== Segment start ==
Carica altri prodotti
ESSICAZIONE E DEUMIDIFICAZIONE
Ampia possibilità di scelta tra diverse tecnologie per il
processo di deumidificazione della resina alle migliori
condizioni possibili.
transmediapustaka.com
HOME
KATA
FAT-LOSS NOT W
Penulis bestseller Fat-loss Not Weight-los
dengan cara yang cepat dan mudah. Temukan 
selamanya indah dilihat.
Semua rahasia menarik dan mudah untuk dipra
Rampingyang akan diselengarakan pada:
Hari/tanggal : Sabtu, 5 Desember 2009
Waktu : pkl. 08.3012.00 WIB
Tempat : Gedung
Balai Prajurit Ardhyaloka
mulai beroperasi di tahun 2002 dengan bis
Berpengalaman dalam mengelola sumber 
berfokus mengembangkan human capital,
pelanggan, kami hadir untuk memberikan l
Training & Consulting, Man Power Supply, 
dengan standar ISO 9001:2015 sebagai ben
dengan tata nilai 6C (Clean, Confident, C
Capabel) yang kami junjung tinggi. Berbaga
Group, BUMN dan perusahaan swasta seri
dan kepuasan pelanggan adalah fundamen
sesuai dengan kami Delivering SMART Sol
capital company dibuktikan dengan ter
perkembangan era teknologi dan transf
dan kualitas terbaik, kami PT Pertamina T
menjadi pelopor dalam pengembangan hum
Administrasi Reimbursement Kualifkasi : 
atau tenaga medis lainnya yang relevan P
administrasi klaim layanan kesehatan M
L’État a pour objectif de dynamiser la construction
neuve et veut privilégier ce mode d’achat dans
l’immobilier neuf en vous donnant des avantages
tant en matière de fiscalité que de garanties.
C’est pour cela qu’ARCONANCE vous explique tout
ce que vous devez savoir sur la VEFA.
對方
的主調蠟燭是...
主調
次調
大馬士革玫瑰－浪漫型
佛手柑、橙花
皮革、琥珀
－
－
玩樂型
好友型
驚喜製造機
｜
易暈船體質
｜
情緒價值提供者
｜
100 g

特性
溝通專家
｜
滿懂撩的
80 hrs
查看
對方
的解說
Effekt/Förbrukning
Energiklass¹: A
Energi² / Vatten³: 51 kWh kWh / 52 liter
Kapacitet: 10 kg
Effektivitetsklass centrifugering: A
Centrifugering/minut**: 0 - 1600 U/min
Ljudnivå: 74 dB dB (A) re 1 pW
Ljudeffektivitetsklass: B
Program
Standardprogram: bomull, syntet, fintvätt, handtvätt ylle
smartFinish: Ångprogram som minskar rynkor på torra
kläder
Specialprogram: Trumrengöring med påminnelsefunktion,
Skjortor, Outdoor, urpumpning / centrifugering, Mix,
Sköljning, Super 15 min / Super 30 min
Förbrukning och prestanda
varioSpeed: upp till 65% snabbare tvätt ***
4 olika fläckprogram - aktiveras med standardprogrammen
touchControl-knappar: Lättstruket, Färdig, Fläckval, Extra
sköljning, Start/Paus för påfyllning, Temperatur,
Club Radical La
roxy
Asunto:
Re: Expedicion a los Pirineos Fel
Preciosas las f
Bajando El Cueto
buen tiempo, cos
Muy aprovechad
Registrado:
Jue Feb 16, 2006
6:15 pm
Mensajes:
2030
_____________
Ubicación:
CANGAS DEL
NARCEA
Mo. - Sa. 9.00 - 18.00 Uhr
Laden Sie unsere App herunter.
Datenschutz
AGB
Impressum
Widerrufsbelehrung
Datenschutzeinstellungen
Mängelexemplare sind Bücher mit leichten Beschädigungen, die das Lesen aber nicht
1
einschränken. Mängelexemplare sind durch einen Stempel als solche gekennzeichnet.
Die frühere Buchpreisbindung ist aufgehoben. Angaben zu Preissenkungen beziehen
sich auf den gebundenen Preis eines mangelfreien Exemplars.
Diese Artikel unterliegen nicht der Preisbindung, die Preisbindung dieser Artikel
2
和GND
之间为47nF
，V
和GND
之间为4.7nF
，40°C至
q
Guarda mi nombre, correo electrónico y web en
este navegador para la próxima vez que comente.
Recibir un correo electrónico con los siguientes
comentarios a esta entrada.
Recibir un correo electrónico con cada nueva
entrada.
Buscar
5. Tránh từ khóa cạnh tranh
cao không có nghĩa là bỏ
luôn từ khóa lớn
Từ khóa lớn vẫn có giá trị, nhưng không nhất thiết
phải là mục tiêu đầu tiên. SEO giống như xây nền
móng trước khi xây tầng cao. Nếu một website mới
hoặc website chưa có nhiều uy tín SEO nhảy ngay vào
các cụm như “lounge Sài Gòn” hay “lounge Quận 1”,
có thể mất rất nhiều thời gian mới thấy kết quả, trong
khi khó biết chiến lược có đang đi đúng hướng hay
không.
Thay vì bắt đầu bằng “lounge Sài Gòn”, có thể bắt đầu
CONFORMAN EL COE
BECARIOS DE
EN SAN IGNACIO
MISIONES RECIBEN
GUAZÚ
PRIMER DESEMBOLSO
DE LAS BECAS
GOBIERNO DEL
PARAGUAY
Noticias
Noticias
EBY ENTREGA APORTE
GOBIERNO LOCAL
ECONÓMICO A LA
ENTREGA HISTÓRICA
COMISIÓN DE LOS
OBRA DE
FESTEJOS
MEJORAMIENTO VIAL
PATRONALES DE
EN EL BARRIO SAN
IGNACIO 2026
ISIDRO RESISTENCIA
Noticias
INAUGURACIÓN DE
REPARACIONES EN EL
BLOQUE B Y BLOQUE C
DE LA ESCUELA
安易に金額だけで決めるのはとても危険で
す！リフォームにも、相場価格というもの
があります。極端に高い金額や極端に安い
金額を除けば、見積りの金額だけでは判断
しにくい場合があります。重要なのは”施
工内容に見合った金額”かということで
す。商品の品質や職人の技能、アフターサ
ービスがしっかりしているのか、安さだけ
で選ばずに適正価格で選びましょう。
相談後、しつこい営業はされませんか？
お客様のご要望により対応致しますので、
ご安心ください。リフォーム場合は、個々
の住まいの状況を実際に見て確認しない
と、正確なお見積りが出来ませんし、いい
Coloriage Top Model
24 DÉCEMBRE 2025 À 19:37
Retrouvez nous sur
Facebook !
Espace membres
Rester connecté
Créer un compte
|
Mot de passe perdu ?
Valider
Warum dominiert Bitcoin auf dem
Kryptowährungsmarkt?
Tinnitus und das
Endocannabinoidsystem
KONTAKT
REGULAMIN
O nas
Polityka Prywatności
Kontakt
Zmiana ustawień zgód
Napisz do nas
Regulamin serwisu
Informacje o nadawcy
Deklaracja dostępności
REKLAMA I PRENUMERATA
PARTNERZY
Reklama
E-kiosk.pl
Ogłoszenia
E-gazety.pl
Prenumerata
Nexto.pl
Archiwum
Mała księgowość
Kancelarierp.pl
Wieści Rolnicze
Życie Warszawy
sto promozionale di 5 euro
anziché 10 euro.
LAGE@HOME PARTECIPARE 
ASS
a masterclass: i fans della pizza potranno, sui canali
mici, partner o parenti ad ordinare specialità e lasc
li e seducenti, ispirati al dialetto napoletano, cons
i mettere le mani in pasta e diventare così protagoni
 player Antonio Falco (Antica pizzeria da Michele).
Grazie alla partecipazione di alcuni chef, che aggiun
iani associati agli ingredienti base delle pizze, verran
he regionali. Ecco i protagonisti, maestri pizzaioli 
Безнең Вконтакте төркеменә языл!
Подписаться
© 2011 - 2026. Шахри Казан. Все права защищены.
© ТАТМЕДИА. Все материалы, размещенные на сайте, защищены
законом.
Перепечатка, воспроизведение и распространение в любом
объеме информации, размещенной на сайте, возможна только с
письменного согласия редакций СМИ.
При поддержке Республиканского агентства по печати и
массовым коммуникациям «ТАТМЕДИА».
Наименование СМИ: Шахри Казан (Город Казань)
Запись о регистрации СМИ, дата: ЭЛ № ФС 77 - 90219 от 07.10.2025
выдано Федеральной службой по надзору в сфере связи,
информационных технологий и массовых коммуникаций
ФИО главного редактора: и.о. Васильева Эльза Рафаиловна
== Segment end ==
WHAT THE TASK ASKS »
Above this instruction are the records; retype exactly the lines from the one containing "BECARIOS DE" up to and including the one containing "DE LA ESCUELA".

ANSWER SECTION »
BECARIOS DE
EN SAN IGNACIO
MISIONES RECIBEN
GUAZÚ
PRIMER DESEMBOLSO
DE LAS BECAS
GOBIERNO DEL
PARAGUAY
Noticias
Noticias
EBY ENTREGA APORTE
GOBIERNO LOCAL
ECONÓMICO A LA
ENTREGA HISTÓRICA
COMISIÓN DE LOS
OBRA DE
FESTEJOS
MEJORAMIENTO VIAL
PATRONALES DE
EN EL BARRIO SAN
IGNACIO 2026
ISIDRO RESISTENCIA
Noticias
INAUGURACIÓN DE
REPARACIONES EN EL
BLOQUE B Y BLOQUE C
DE LA ESCUELA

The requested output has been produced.